Porque, como enfatizó Mumford, son las relaciones que establecemos las personas al hacer las cosas, precisamente, las que determinan lo que es humano, lo que favorece la evolución humana.

El resultado final de la hipertrofia y del exceso de materialismo que caracteriza a nuestro mundo -concluyó-, es, entonces, un individuo cuya existencia se contrae cada vez más, en medio de su propia degradación y dependencia, del debilitamiento de su fe animal y de su imposibilidad general para concebir cambios.

En la sociedad moderna, efectivamente, igual que en la mente de las personas, pareciera no haber lugar para la transformación; el conformismo, de hecho, nos ha privado de utopía, porque somos incapaces de renovar creativamente, limitados a ajustar nuestra vida a los requisitos de la máquina, del poder, de la economía, de la avaricia y del lucro.

5

Lo que se hace mal en este mundo, en realidad, no tiene límites, decía Mumford. Vivimos en una época caracterizada por un gran desarrollo tecnológico sin dirección humana alguna, relacionado solo con el progreso como un fin en sí mismo, centrado en la ganancia lucrativa -no en la vida-, por lo cual las artes de la destrucción predominan sobre la creatividad y la construcción.
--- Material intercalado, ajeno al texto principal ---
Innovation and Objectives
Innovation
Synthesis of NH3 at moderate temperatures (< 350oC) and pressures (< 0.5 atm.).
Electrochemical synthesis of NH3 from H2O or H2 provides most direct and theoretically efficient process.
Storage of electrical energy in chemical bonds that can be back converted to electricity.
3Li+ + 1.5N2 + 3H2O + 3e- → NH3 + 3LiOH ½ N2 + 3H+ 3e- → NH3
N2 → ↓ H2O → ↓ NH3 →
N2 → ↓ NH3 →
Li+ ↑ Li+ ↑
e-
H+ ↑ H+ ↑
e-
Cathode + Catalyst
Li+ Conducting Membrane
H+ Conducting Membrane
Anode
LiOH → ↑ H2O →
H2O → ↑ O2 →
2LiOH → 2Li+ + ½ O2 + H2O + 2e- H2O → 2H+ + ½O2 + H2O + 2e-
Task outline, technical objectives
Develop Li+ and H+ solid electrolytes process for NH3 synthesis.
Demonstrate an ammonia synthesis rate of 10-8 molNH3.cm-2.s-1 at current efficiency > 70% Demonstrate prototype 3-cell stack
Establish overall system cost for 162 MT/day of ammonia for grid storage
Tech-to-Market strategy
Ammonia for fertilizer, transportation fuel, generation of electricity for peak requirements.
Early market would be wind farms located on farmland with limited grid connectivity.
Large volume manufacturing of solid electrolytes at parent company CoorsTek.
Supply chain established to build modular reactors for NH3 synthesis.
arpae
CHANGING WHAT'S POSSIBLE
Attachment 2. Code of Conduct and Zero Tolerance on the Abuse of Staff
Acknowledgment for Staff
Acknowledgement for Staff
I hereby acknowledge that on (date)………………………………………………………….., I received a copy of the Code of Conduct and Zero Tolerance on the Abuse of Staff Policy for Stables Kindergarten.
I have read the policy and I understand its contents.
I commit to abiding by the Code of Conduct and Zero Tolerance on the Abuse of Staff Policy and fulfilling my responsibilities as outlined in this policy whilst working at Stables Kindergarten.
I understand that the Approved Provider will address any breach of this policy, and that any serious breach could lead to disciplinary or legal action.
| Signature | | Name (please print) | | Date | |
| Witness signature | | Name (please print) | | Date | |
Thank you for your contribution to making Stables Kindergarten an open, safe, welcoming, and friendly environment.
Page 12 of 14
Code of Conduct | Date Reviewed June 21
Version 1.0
Es más fácil destruir que construir, escribió Simone Weil poco antes de morir en 1943.

Los mitos de la civilización, incluyendo el Estado nacional, la Casa Solariega y Coketown -descritos por Mumford en su obra-, representan, en conjunto, el poderoso entorno social que moldea nuestra existencia, provocando daños generalizados en el alma; un entorno, por tanto, adverso a la evolución humana.

Es posible, sin embargo -advirtió-, que el alcance de sus consecuencias sobre las personas se deba, en gran parte, más a nuestra propia falta de percepción y menos a la conspiración consciente de una élite minoritaria; así, al adquirir la suficiente noción de los graves riesgos que entraña la época actual, podríamos asumir cuanto antes la tarea ineludible de desprestigiar esos mitos, comenzando por reconocer los errores de la epistemología -el origen y validez del conocimiento- heredada de los dos siglos anteriores.

Se impone, entonces, la obligación general de examinar con estricto rigor los resultados de nuestra civilización; la obligación de comprender la urgente necesidad de establecer un centro, una dirección humana al orden social en su conjunto.

El poder, la riqueza y el prestigio -los fines que constituyen a su vez las principales motivaciones de las personas en el mundo moderno-, son abstracciones -decía Mumford-: y no podemos continuar viviendo principalmente de abstracciones.

El orden social, de hecho -como observó Simone Weil-, es la primera necesidad del alma humana, puesto que es la vida misma la que debe constituir su recompensa primordial, incluyendo la de aquellos que no han nacido todavía.

La vida entendida siempre, en palabras de Mumford. como la interacción con un entorno integrado por paisajes, seres vivos e ideas.